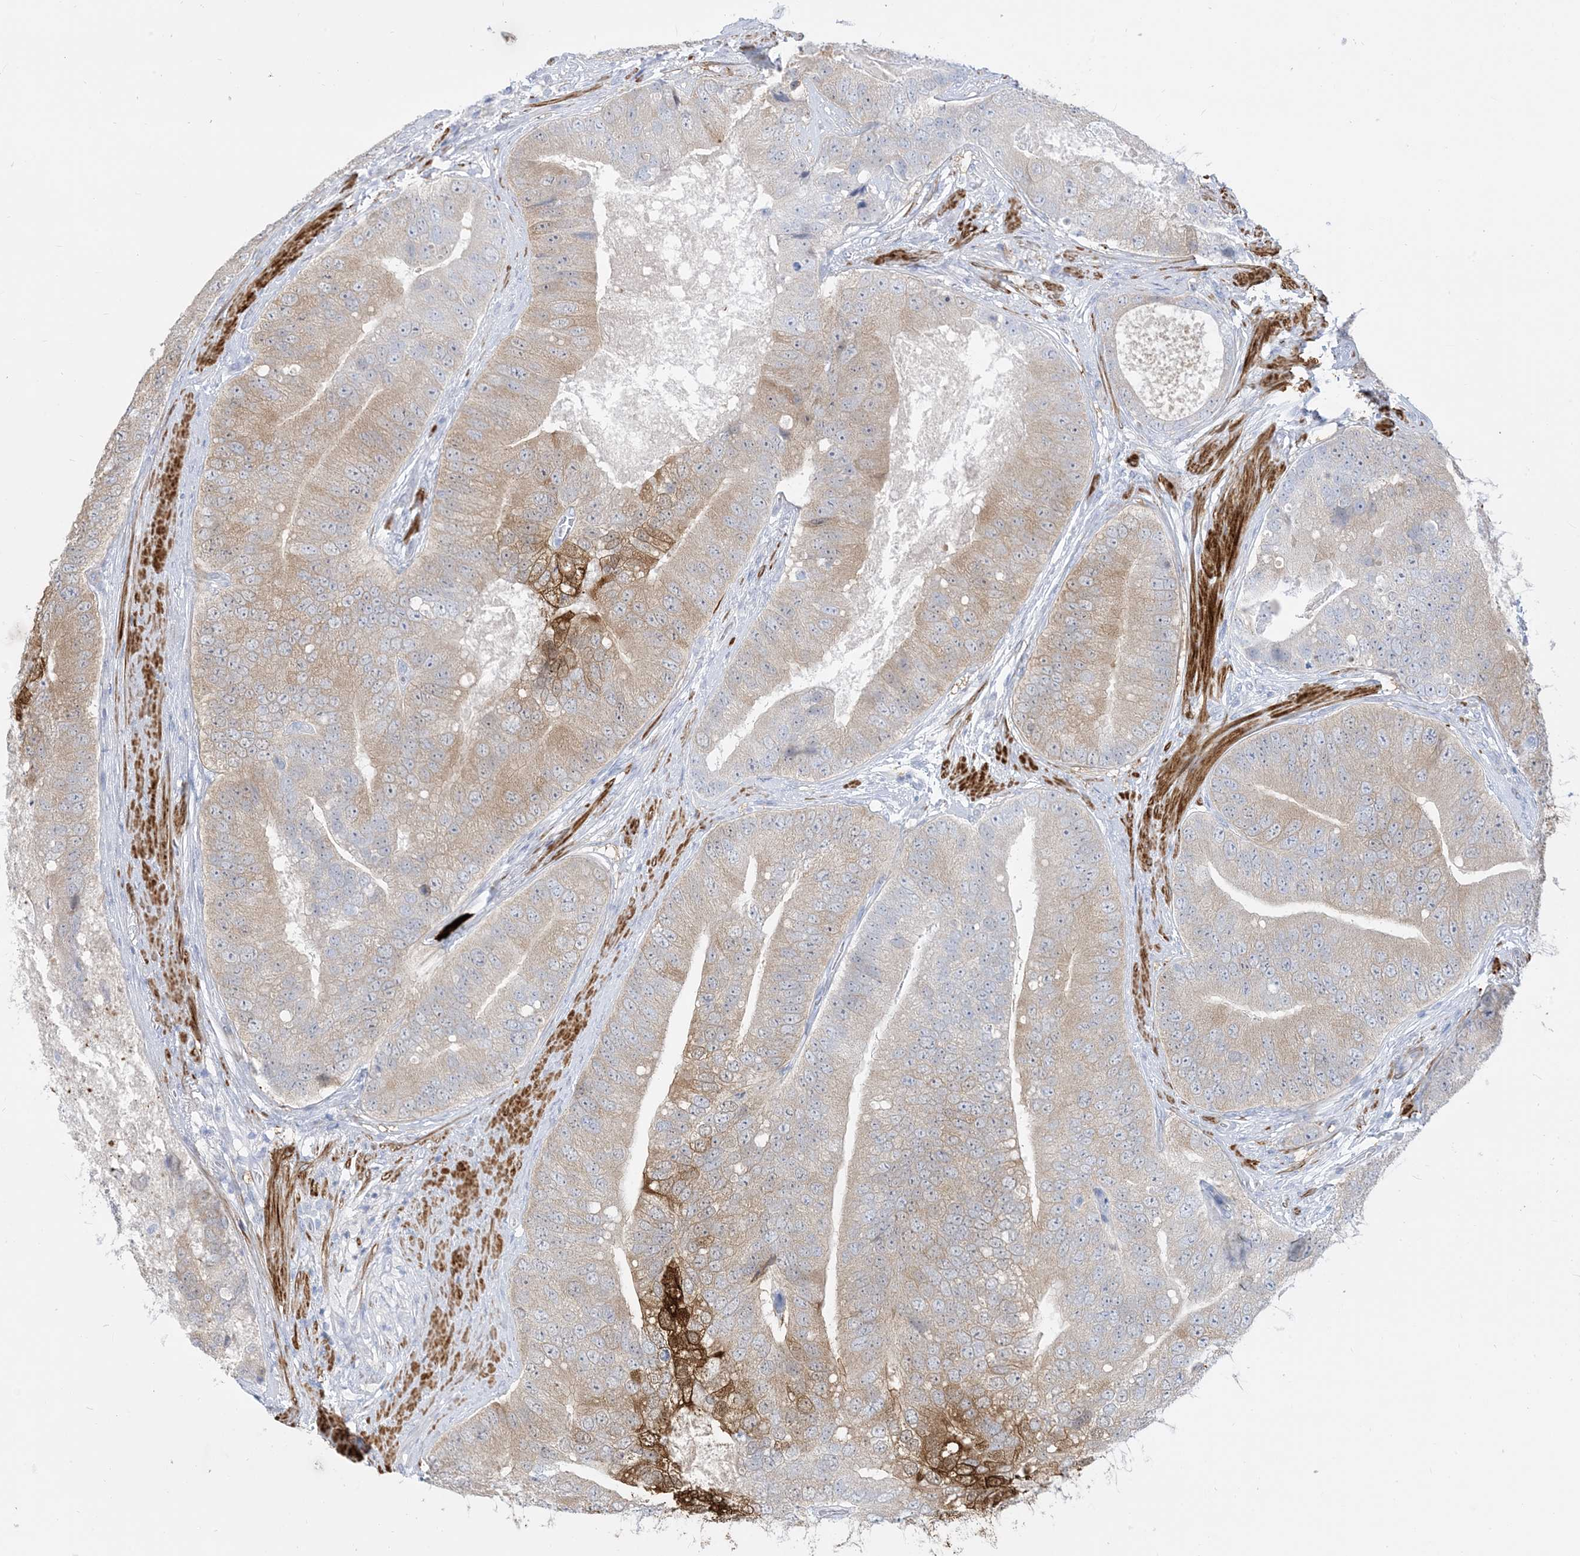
{"staining": {"intensity": "moderate", "quantity": "25%-75%", "location": "cytoplasmic/membranous"}, "tissue": "prostate cancer", "cell_type": "Tumor cells", "image_type": "cancer", "snomed": [{"axis": "morphology", "description": "Adenocarcinoma, High grade"}, {"axis": "topography", "description": "Prostate"}], "caption": "Tumor cells display moderate cytoplasmic/membranous staining in approximately 25%-75% of cells in prostate cancer (high-grade adenocarcinoma).", "gene": "MARS2", "patient": {"sex": "male", "age": 70}}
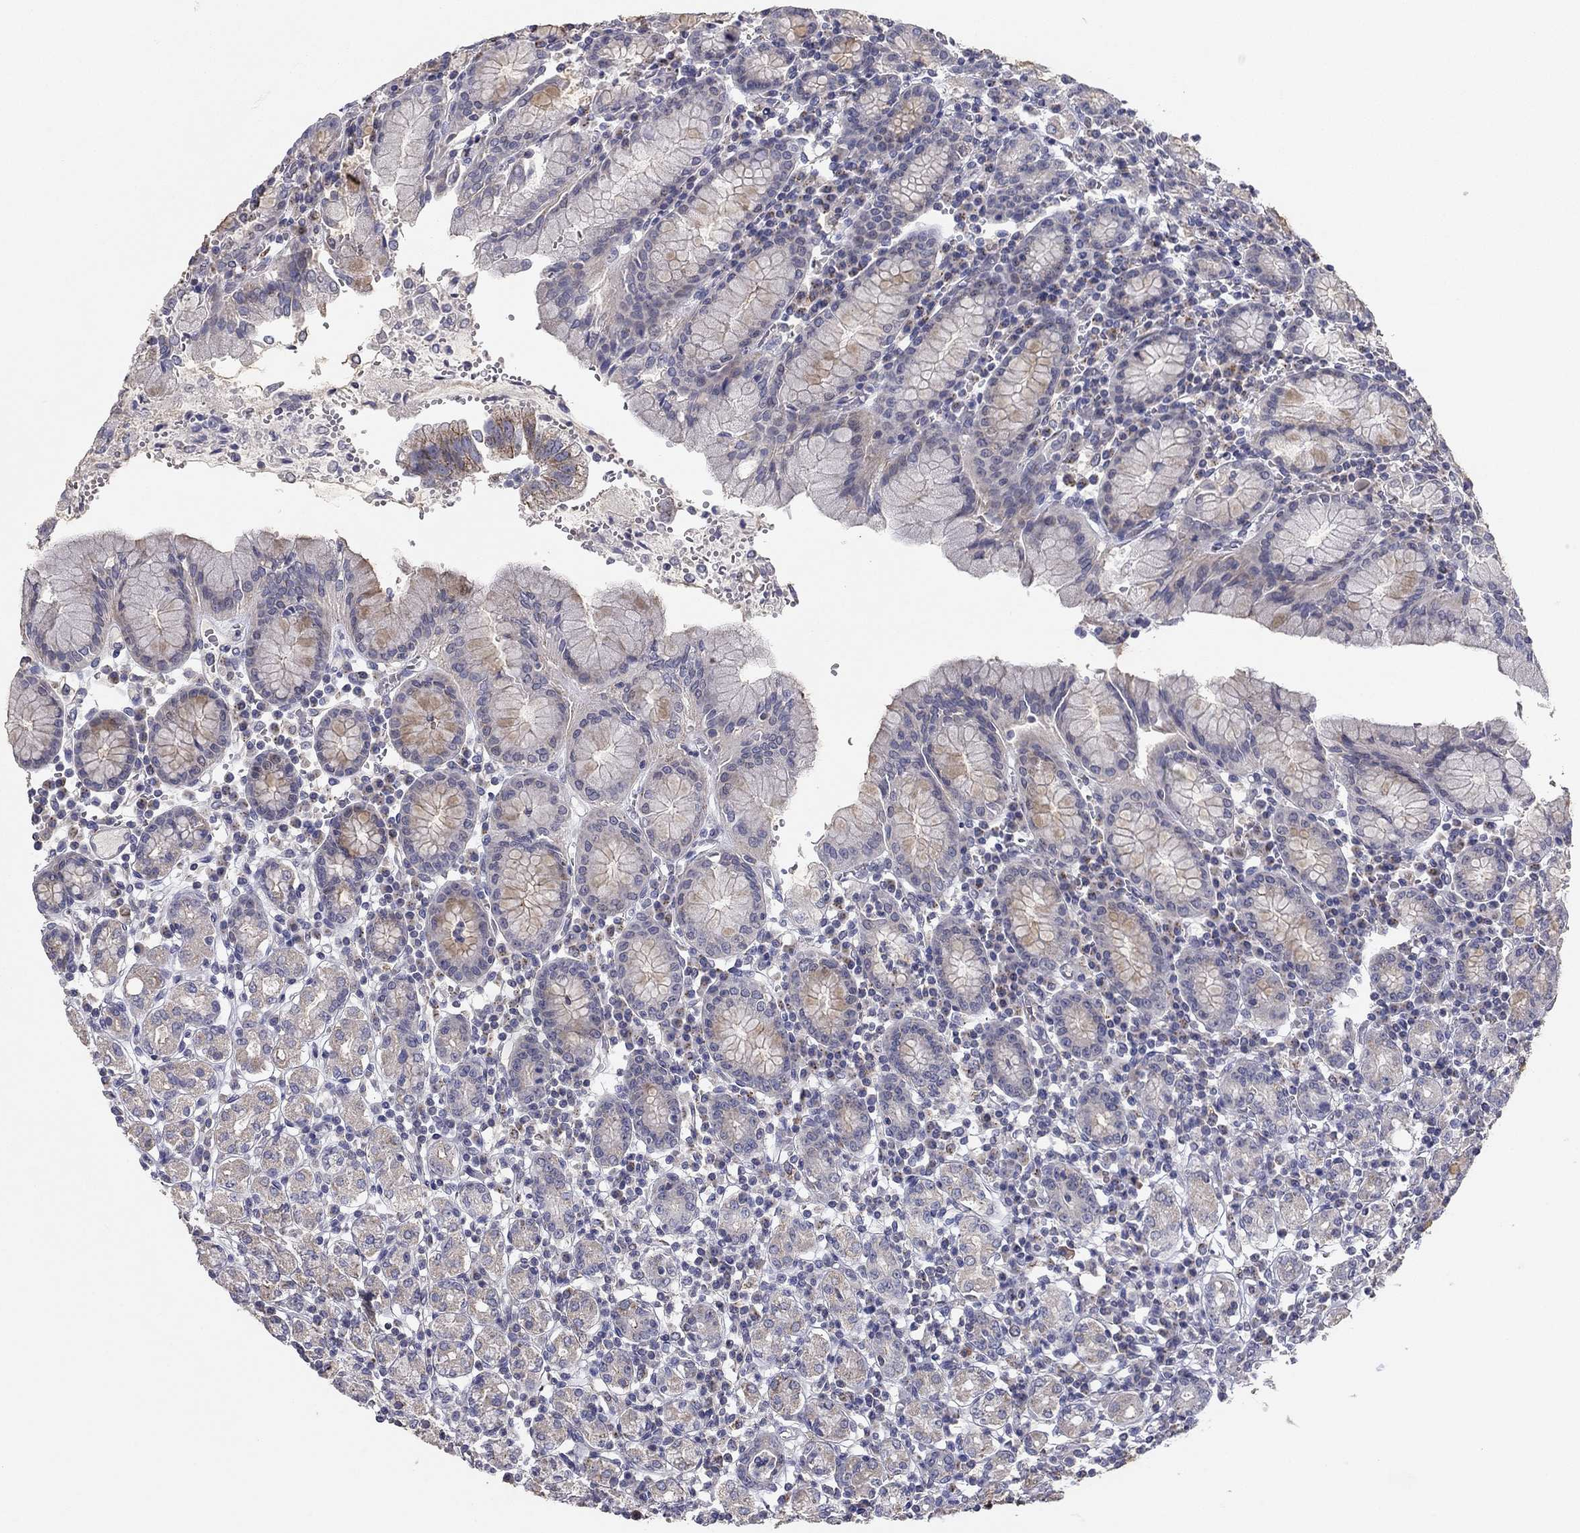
{"staining": {"intensity": "negative", "quantity": "none", "location": "none"}, "tissue": "stomach", "cell_type": "Glandular cells", "image_type": "normal", "snomed": [{"axis": "morphology", "description": "Normal tissue, NOS"}, {"axis": "topography", "description": "Stomach, upper"}, {"axis": "topography", "description": "Stomach"}], "caption": "Photomicrograph shows no significant protein positivity in glandular cells of unremarkable stomach. Nuclei are stained in blue.", "gene": "SEPTIN3", "patient": {"sex": "male", "age": 62}}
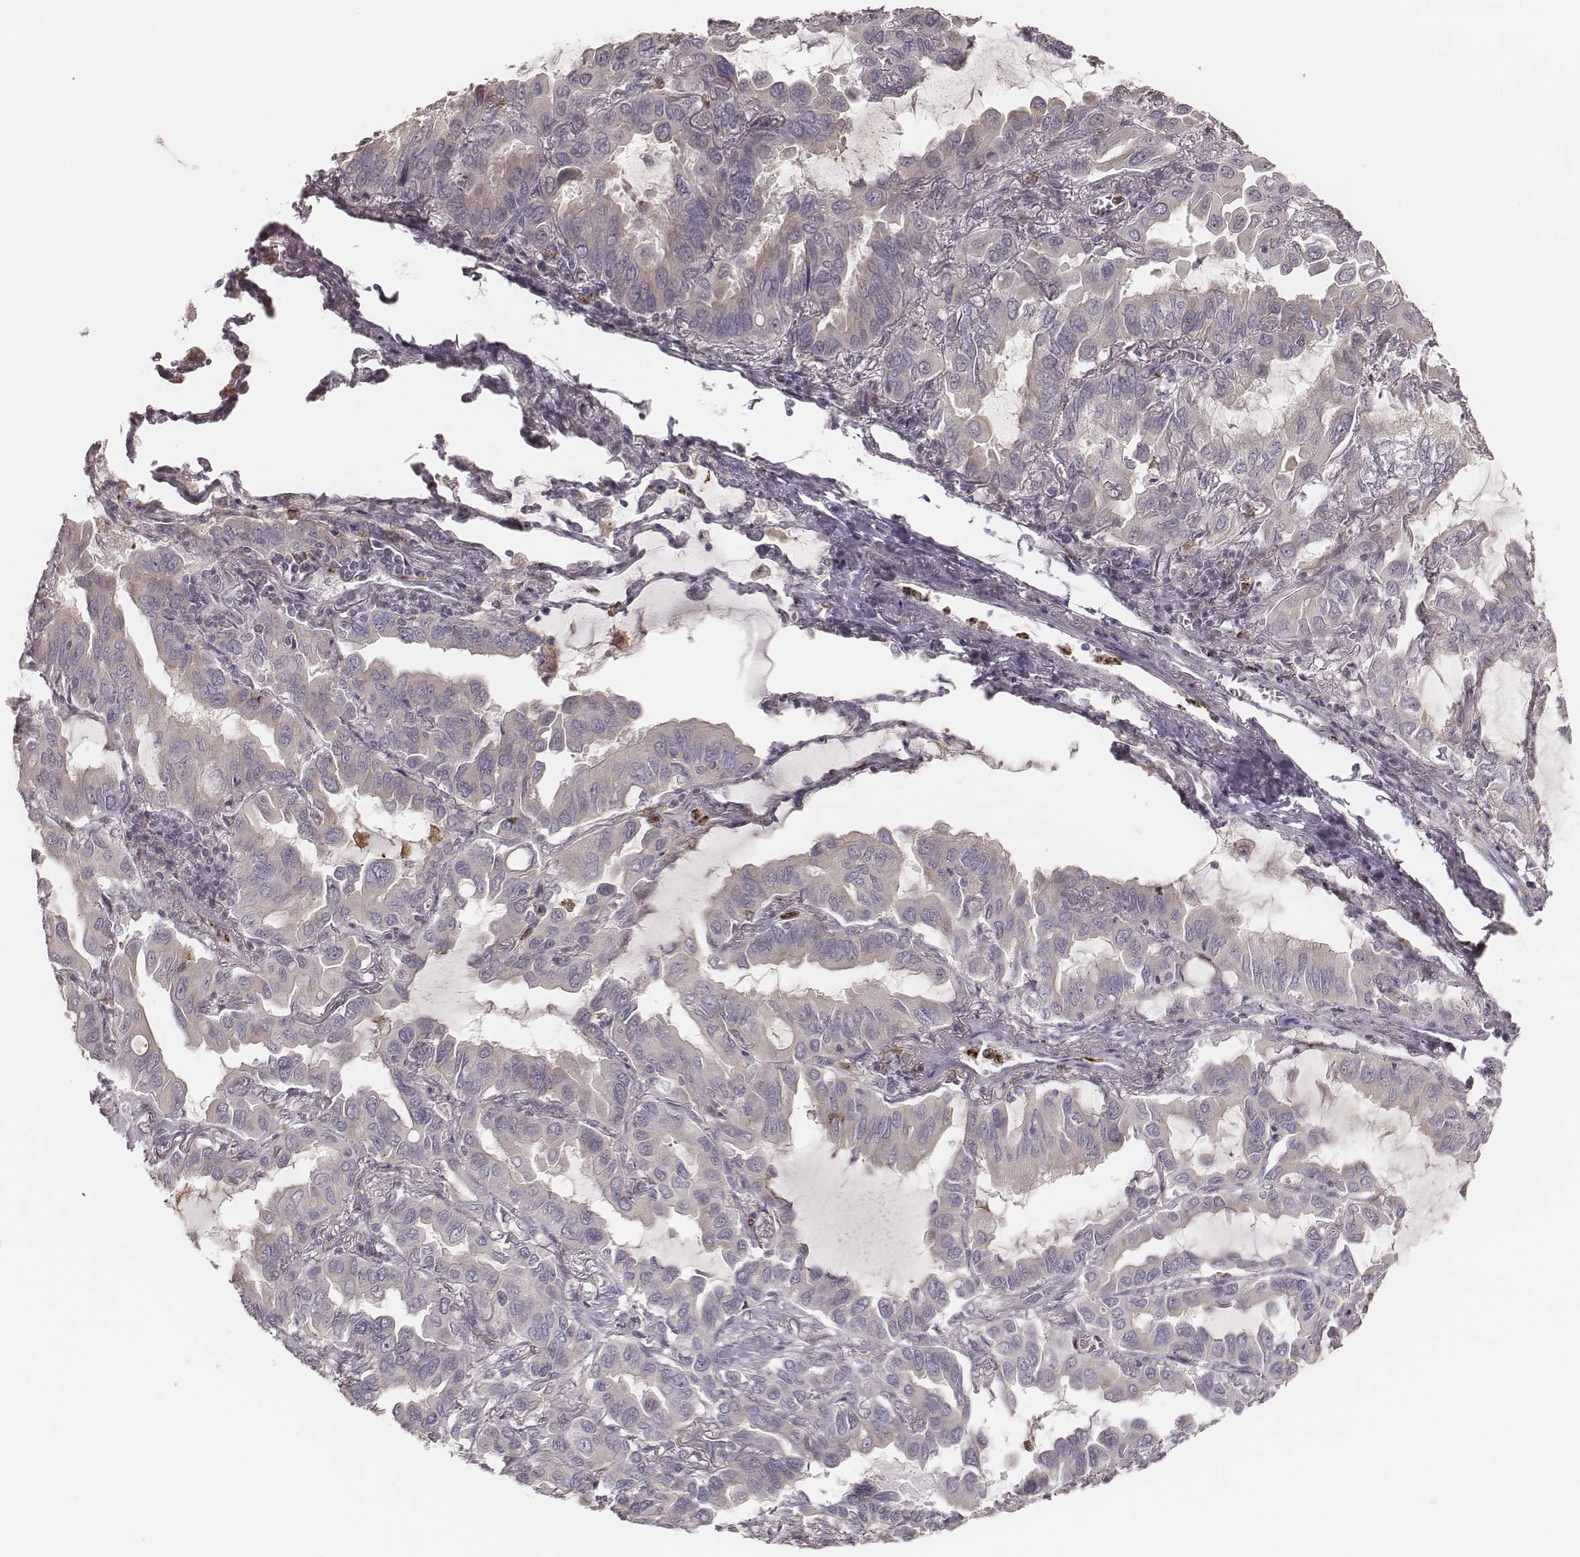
{"staining": {"intensity": "weak", "quantity": ">75%", "location": "cytoplasmic/membranous"}, "tissue": "lung cancer", "cell_type": "Tumor cells", "image_type": "cancer", "snomed": [{"axis": "morphology", "description": "Adenocarcinoma, NOS"}, {"axis": "topography", "description": "Lung"}], "caption": "Immunohistochemistry (DAB (3,3'-diaminobenzidine)) staining of lung cancer (adenocarcinoma) reveals weak cytoplasmic/membranous protein expression in approximately >75% of tumor cells.", "gene": "ABCA7", "patient": {"sex": "male", "age": 64}}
------------------------
When copying the listing, skip the pictures and keep each line exactly as written.

→ Response:
{"staining": {"intensity": "moderate", "quantity": "25%-75%", "location": "cytoplasmic/membranous"}, "tissue": "prostate cancer", "cell_type": "Tumor cells", "image_type": "cancer", "snomed": [{"axis": "morphology", "description": "Adenocarcinoma, High grade"}, {"axis": "topography", "description": "Prostate"}], "caption": "Tumor cells display moderate cytoplasmic/membranous staining in approximately 25%-75% of cells in prostate cancer (high-grade adenocarcinoma).", "gene": "MARS2", "patient": {"sex": "male", "age": 70}}
{"staining": {"intensity": "negative", "quantity": "none", "location": "none"}, "tissue": "stomach", "cell_type": "Glandular cells", "image_type": "normal", "snomed": [{"axis": "morphology", "description": "Normal tissue, NOS"}, {"axis": "topography", "description": "Stomach, upper"}, {"axis": "topography", "description": "Stomach"}], "caption": "Photomicrograph shows no significant protein positivity in glandular cells of unremarkable stomach. Nuclei are stained in blue.", "gene": "SEPTIN3", "patient": {"sex": "male", "age": 62}}
{"staining": {"intensity": "weak", "quantity": ">75%", "location": "cytoplasmic/membranous"}, "tissue": "lung cancer", "cell_type": "Tumor cells", "image_type": "cancer", "snomed": [{"axis": "morphology", "description": "Adenocarcinoma, NOS"}, {"axis": "topography", "description": "Lung"}], "caption": "Immunohistochemistry (DAB (3,3'-diaminobenzidine)) staining of lung cancer (adenocarcinoma) reveals weak cytoplasmic/membranous protein expression in approximately >75% of tumor cells.", "gene": "ABCA7", "patient": {"sex": "male", "age": 64}}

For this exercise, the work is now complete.